Sergeant York (1941)
7/10
Flag-waving inoculation for US entry into World War II
14 December 2006
Warning: Spoilers
Smoothly directed by Howard Hawks along Hollywood lines, the film is the biography -- or maybe "biography" -- of Alvin York, a hillbilly who engineered the survival of his unit and the capture of a massive number of Germans, winning the Congressional Medal of Honor.

Historically it serves as an inoculation, giving the American audience of early 1941 just a touch of what it's like for the country to be at war, so that we can all get used to the idea.

The country was full of isolationists at the time, Lucky Lindbergh, an American hero, among them. Few people wanted to "pull England's chestnuts out of the fire" again in 1941. Besides, while war waged in Europe, where it had been going on for a couple of years, American business was doing rather well in producing weapons. They'd pulled that off for a full three years during World War I.

But many people, including President Roosevelt, saw war as ultimately inevitable and it looks like the Warner Brothers did too. This film reminded us that, although war may be hell, we win in the end, as usual.

But it's not a stupid movie by any means. The conflict between living peacefully and making war is presented starkly. Gary Cooper, as York, shows us a man who can be either dissolute and bitter or dedicated and honorable. (He's born again when lightning strikes his rifle and mule in Tennessee.) He's a conscientious objector who does everything possible to avoid the draft because killing is against his religion. The Army gives him an American history book and sends him back home to think things over. He jest studies hisself right up to the dead edge of yonder. Then a breeze ruffles the pages of his Bible and opens it to, "Render unto Caesar those things that are Caesar's, and unto God those things that are God's." Bingo. He goes to war, excels with the Springfield '03 "rifle gun", and avenges the deaths of his friends by daring and marksmanship -- played partly for laughs, although the shootings would be funny most to boys under the age of fourteen. His behavior under fire and the capture of that horde of Germans is historically accurate though, and it was an astounding feat.

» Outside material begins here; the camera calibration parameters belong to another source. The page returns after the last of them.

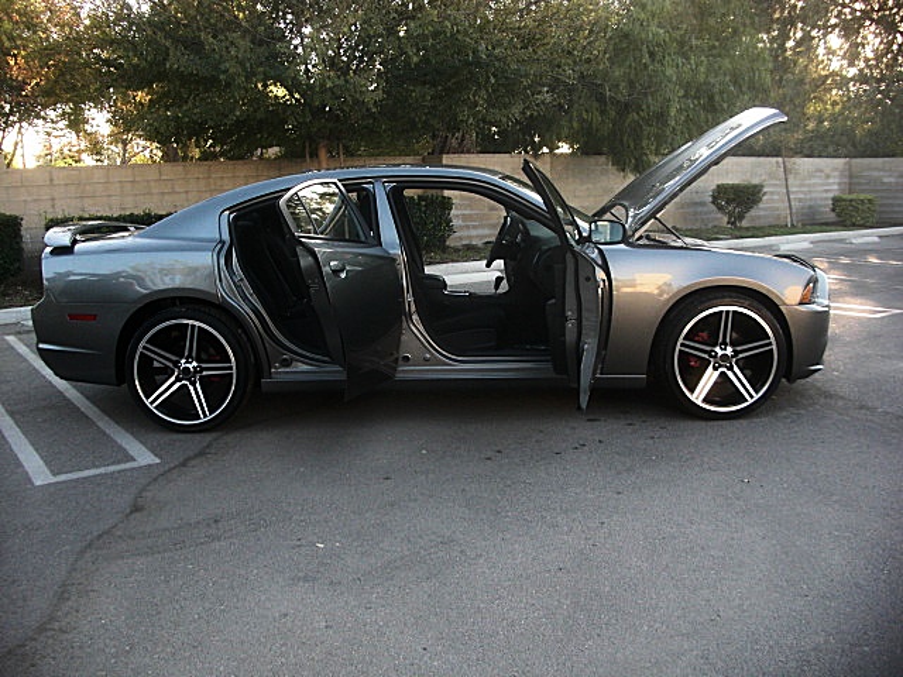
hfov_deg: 51.4
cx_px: 452
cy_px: 338
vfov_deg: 39.7
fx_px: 939
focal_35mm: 36
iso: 100
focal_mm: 6.3
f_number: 2.8
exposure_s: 1/125
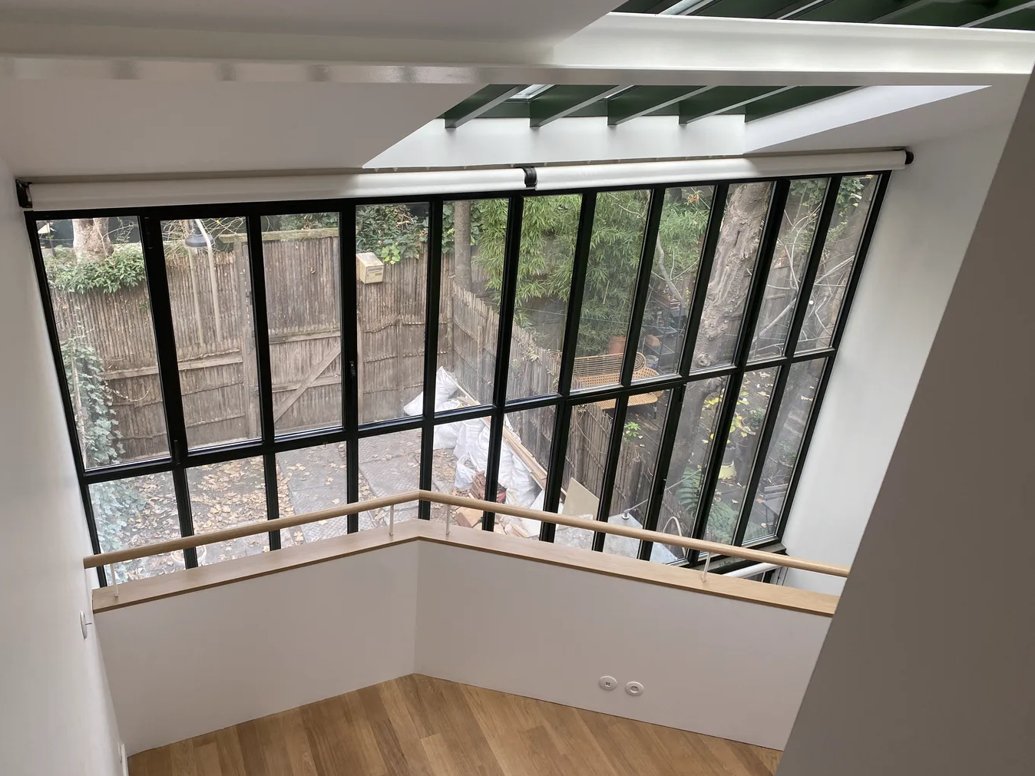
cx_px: 498
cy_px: 382
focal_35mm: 27
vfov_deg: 51.4
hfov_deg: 65.3
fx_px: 807
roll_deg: -4.8
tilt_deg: -28.9
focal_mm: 4.25
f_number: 1.8
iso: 80
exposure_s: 1/121
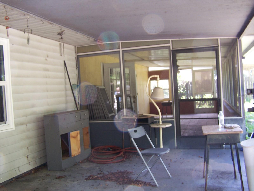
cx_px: 127
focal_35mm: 38
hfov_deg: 49.0
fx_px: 279
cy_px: 96
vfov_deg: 37.7
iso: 80
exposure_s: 1/30
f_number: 2.8
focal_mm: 6.3
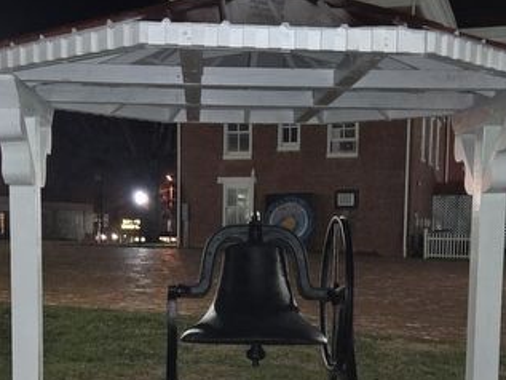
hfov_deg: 33.2
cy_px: 281
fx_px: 848
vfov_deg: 25.0
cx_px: 225
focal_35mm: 58
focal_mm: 5.4
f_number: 1.8
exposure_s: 1/12
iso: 400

Back home they offer Cooper all kinds of rewards for endorsing products that will cure jock itch, dandruff, hangnails, or whatever, but he refuses to sell his name because he is not proud of the killing he did in France. He prefers to settle down quietly as a farmer in the hills with his family. This is also accurate. The guy must have been a demon of virtues. Joan Leslie provides the requisite love interest but I ain't so sartain she war necessary to thet there a-plot. He winds up happily with his sweetheart in a cottage covered with flowers and surrounded by a white picket fence in the idyllic hills, the kind of place that only exists in fantasies.

It's a rather long movie, and some parts are a little sketchy, especially those dealing with his initial introduction to the Army. But it doesn't drag. Hawks evokes the poverty of the Upland South in the early years of the last century without seeming to strain while doing so. Cooper's disappointment when his Herculean efforts to acquire bottom land fail is almost palpable. Cooper's varying moods are helped along by Max Steiner's sprightly song, which dips into a minor key while we witness misery on the screen.

Given its theme, its obviously pedantic intent, it ought to be dated and boring but it's not. It's a pretty good job.